Thursday, October 15, 2009

Knight Salumi: The Best Cure for Meat

As an unapologetic carnivore, I've had some of the most pleasurable moments of my life occur while tasting all the innovative ways great chefs and cooks prepare meat. So, when I first came across Rey Knight and his salumis--the spicy sopressata with its big coarse nodes of fat, the garlicky cacciatori, and the buttery coppa molina--I knew I was in trouble with the cholesterol gods. If salumi is irresistible temptation, Rey Knight is surely the devil. But, what a wonderful hell it is!

Then Rey invited me to hang out with him and one of his partners Albert Juarez at Knight Salumi. The two work side by side creating stunningly delicious cured, fresh, and aged meats. Rey's developed some 22 recipes drawn from regional Italian traditions but with his own twist. At any given time he has six or so types of salumi in production to produce 500 pounds of packaged product weekly. They're sold at 16 local farmers markets, at shops including Venissimo and Taste Artisan Cheese, and online on a wonderful website called Foodzie. Plus, Knight Salumi is served at a dozen local restaurants, from Cafe Chloe and Urban Solace to Starlite, Cucina Urbana, and Farm House Cafe.

* Exercise description
Carry the Knight Salumi post forward from its last sentence, writing a few more sentences in the same voice. The entries that come next are from a separate source and are unrelated to the Knight Salumi post.

* Extracted material
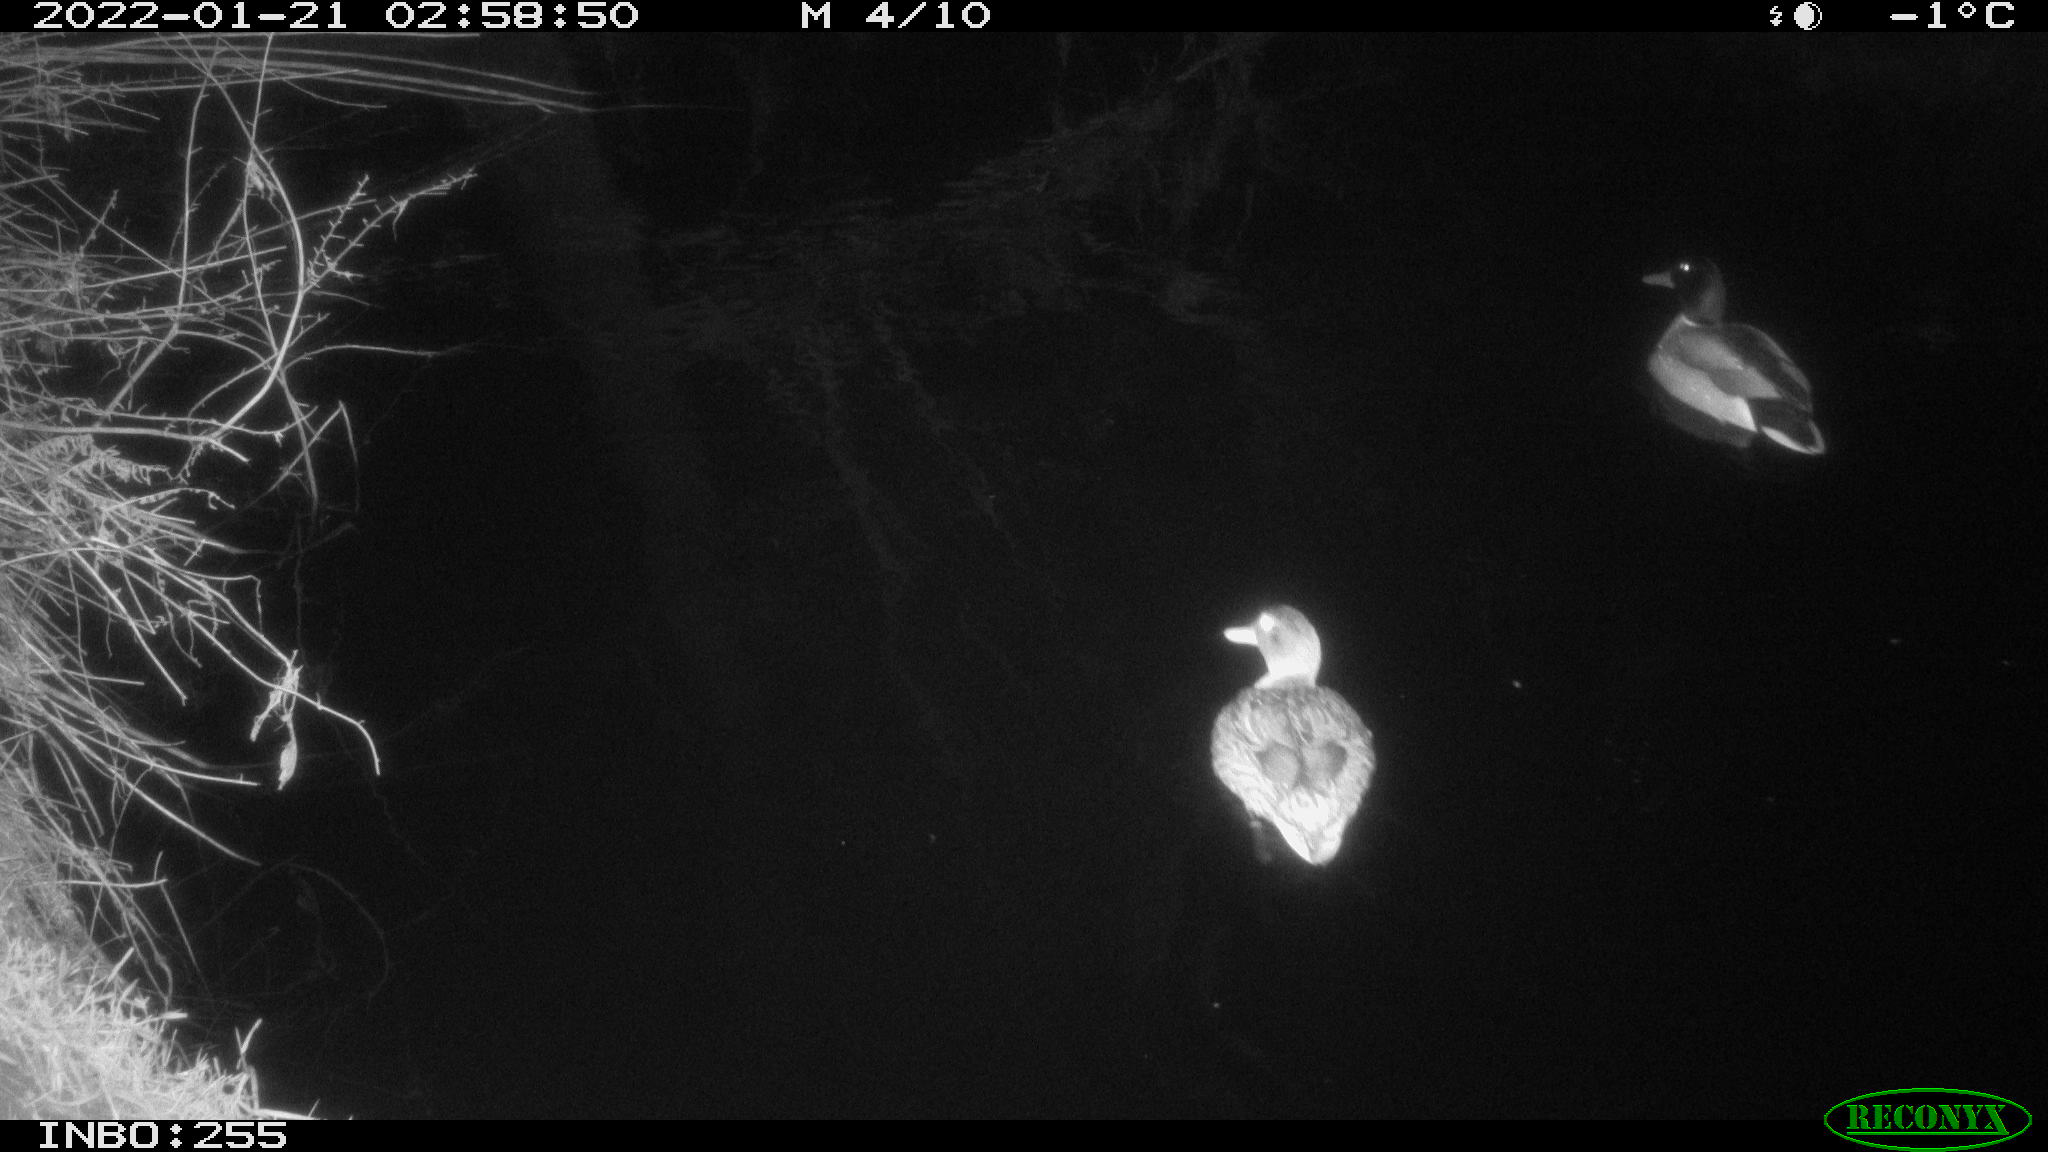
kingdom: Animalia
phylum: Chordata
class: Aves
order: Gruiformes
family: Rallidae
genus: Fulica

* * *

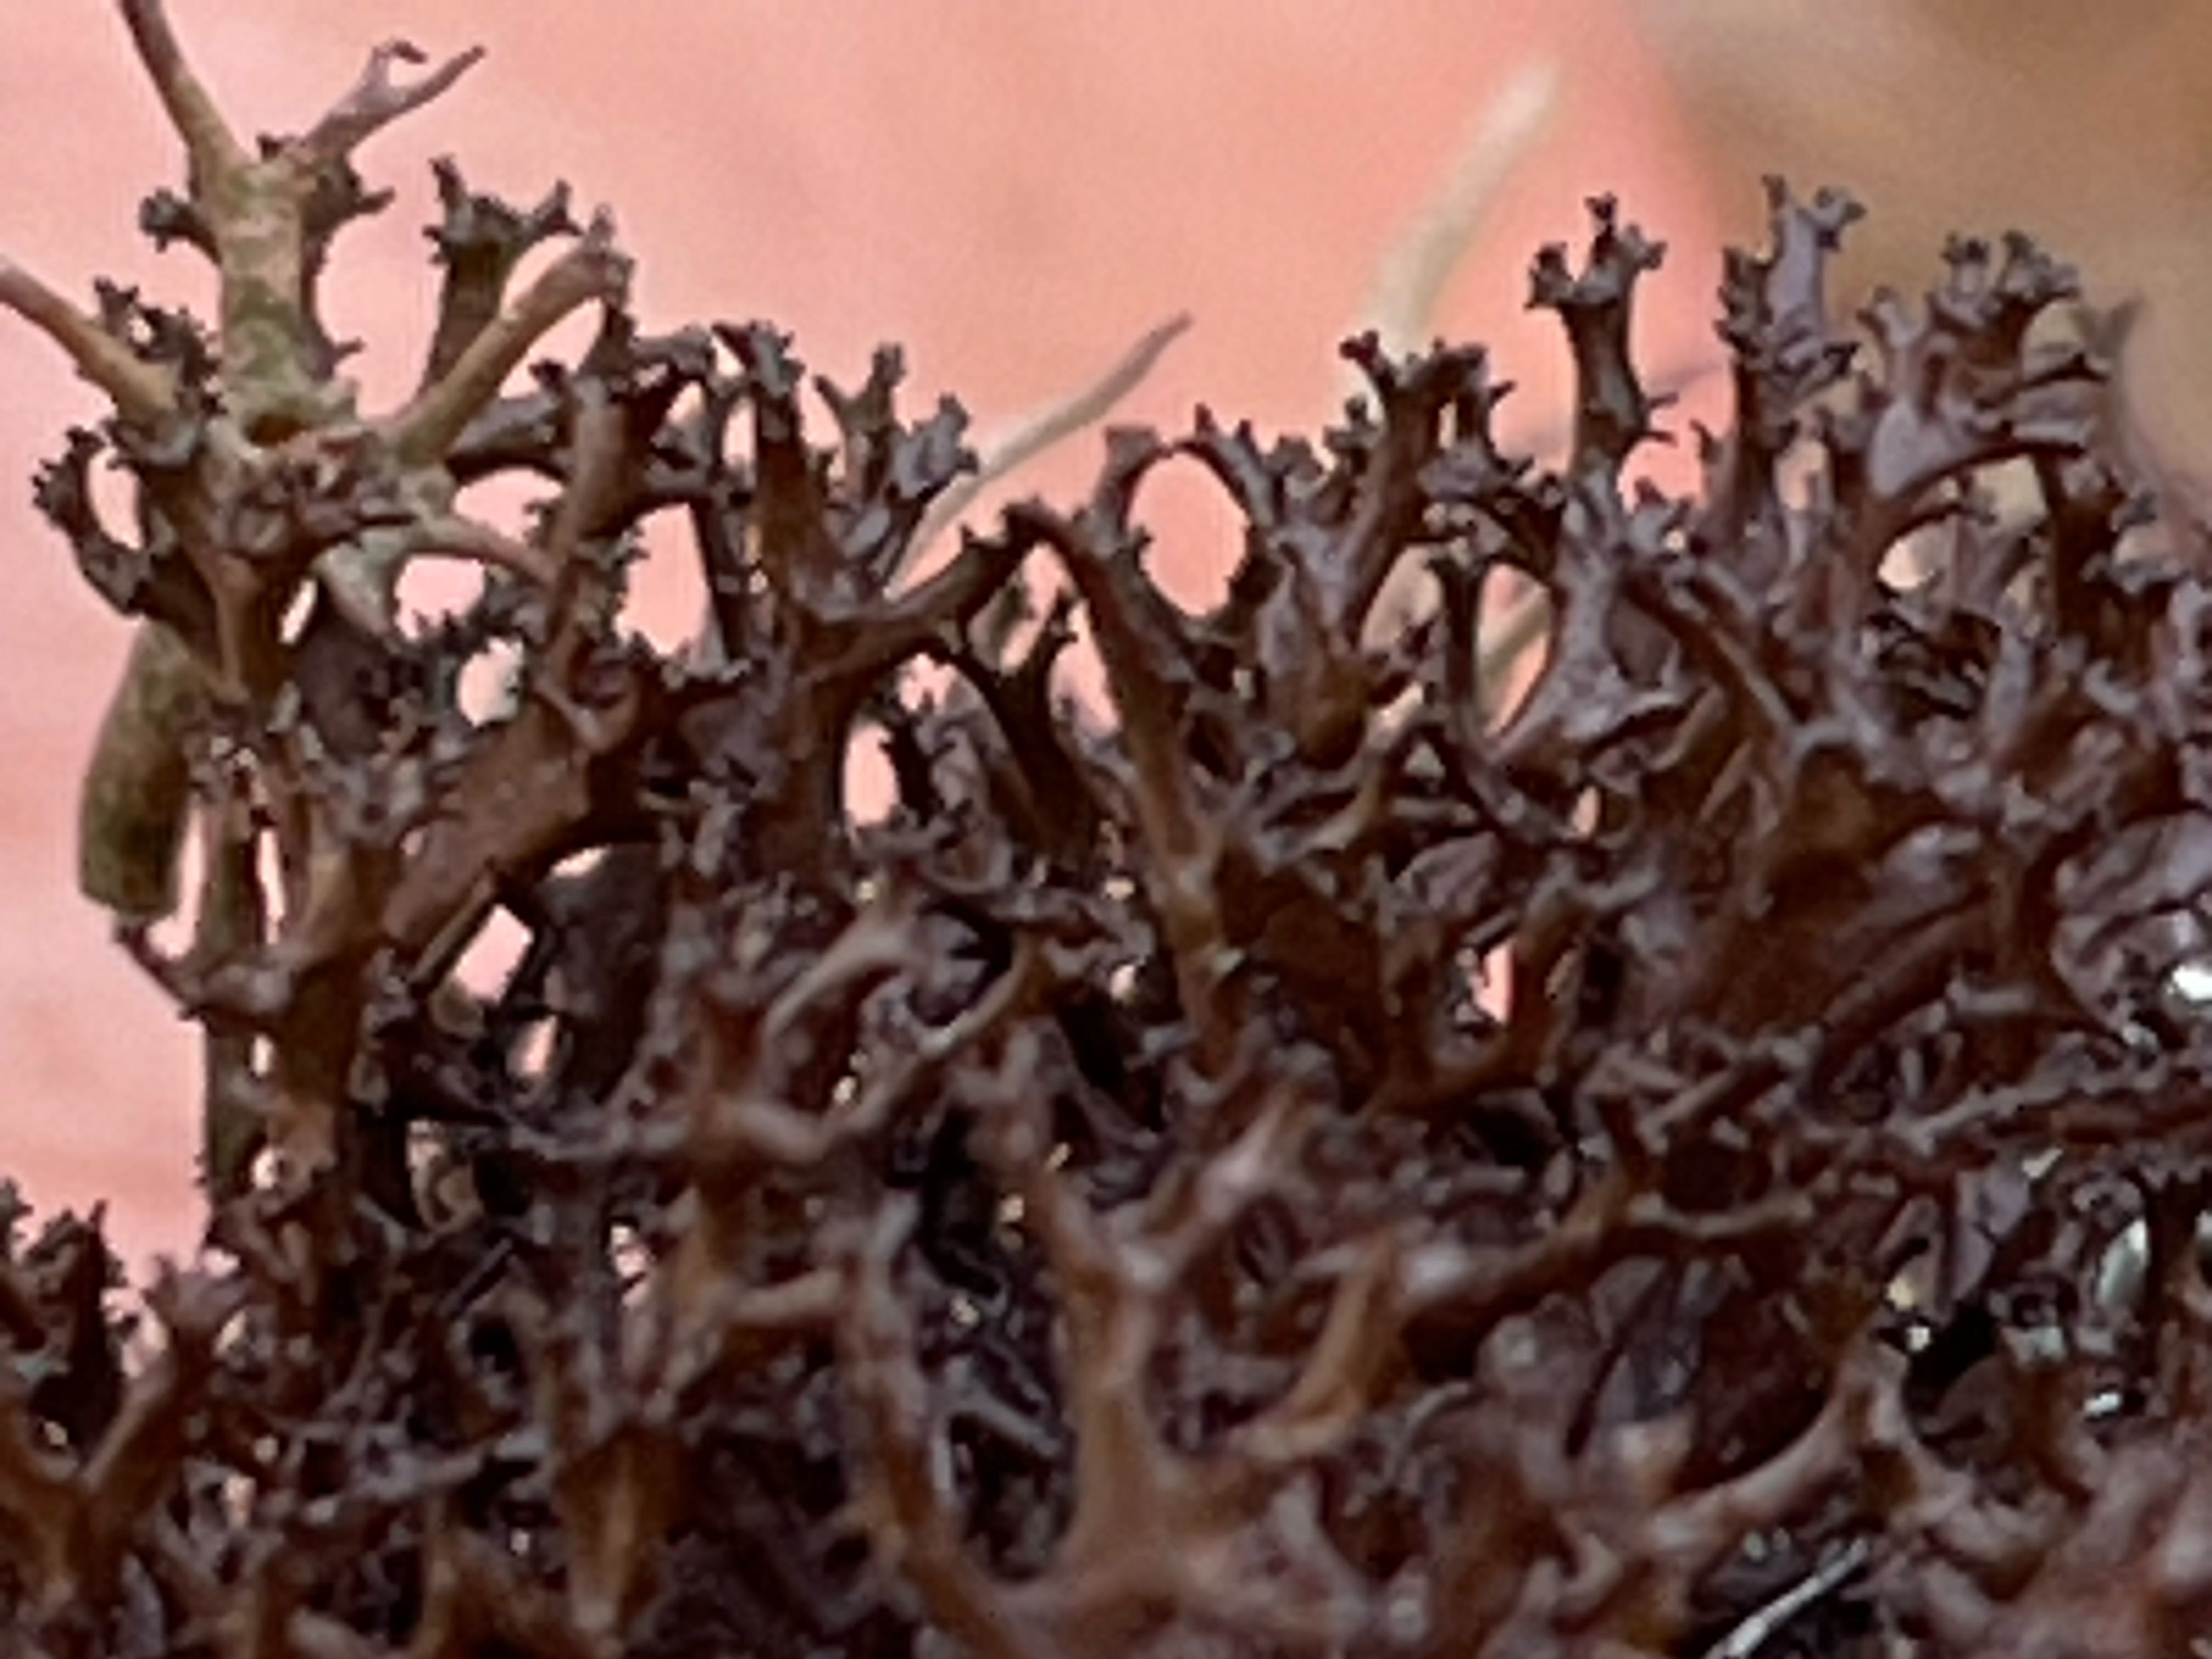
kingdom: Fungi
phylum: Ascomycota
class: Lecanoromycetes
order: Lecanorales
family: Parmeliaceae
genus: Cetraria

==

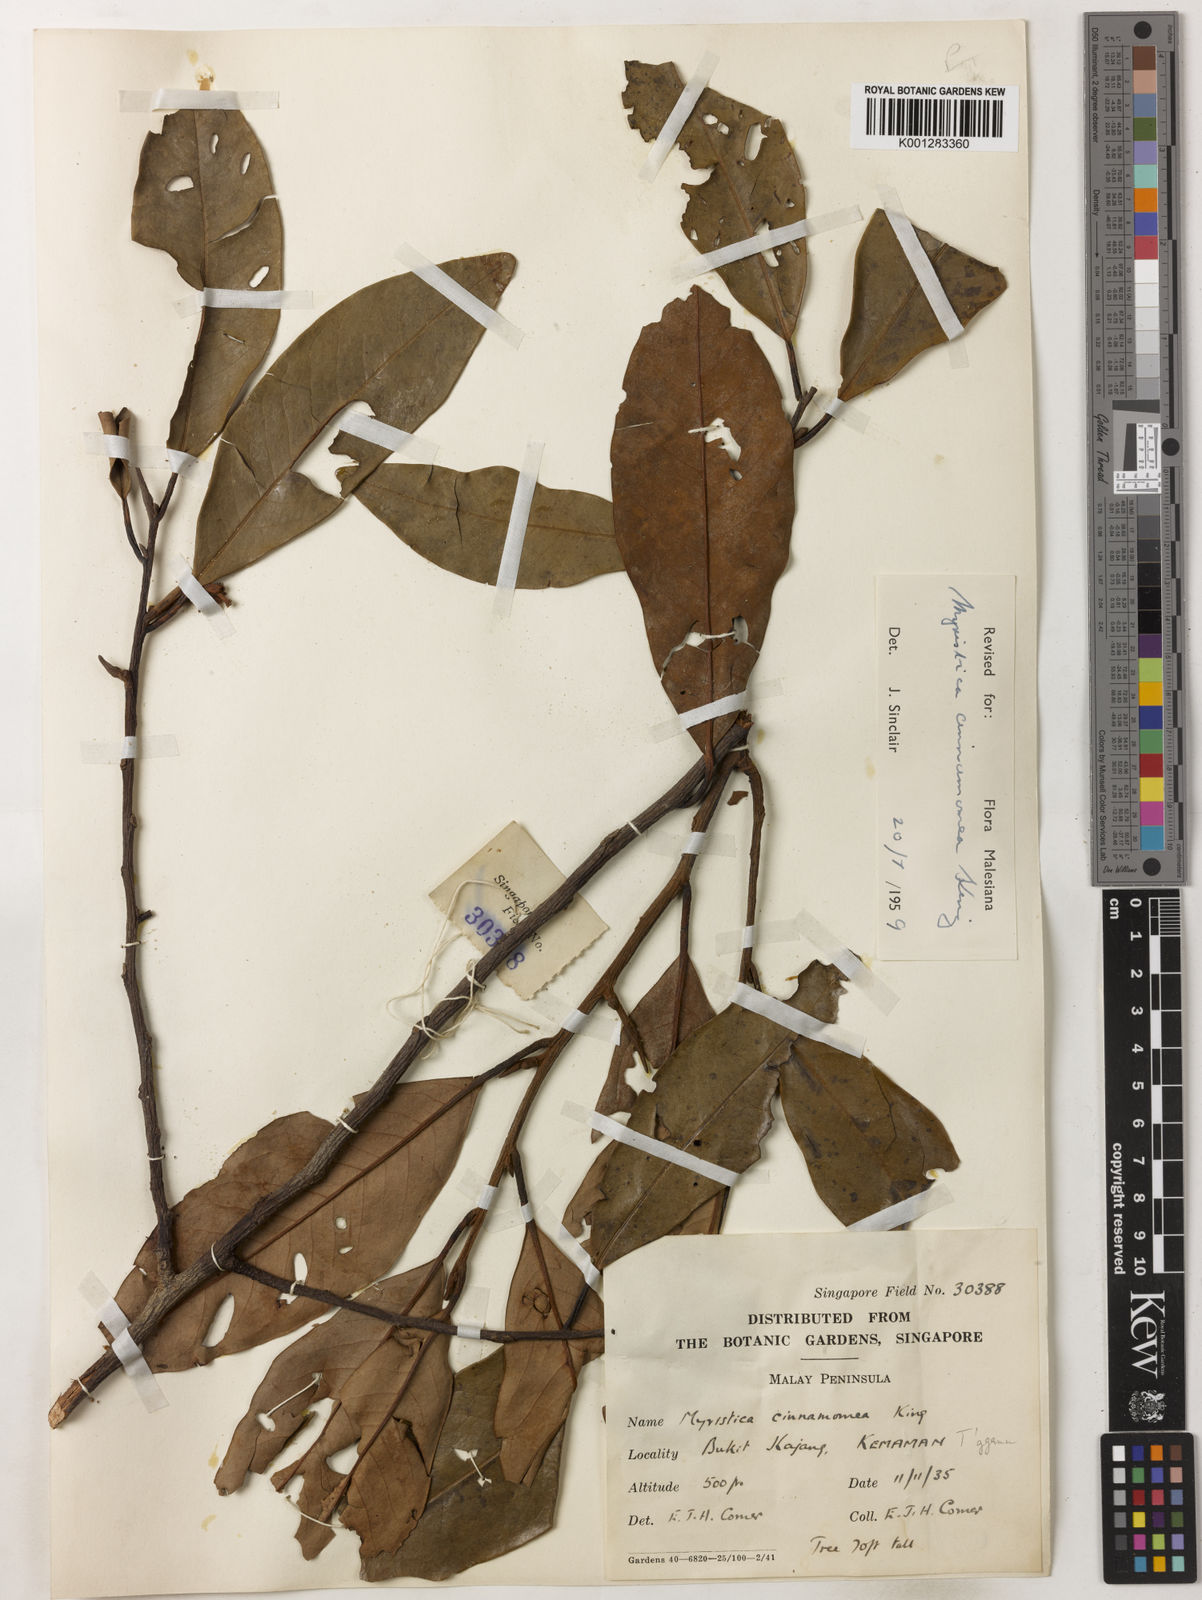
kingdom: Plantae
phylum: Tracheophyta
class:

* Response to the task
Knight Salumi now seems inevitable. Rey grew up in rural Montana, where he made elk proscuitto and moose ham from animals his dad hunted. He attended the Culinary Institute of America, earning a BA in restaurant management while taking the school's charcuterie program. For 15 years, he was in restaurant kitchens as a chef, including at The Linkery in North Park, where he developed the charcuterie program.

But two years ago he decided to follow his passion and devote his energies to salumi. Fortunately, his brother-in-law Matt Gordon had his own kitchen at Urban Solace. So Knight started developing his business in the Urban Solace kitchen before moving to his own place in an industrial park in Kearny Mesa. Now he's expanded that kitchen to meet the growing demand, and may be expanding again, even including a 500-pound smoke oven so he can make mortadella and pates.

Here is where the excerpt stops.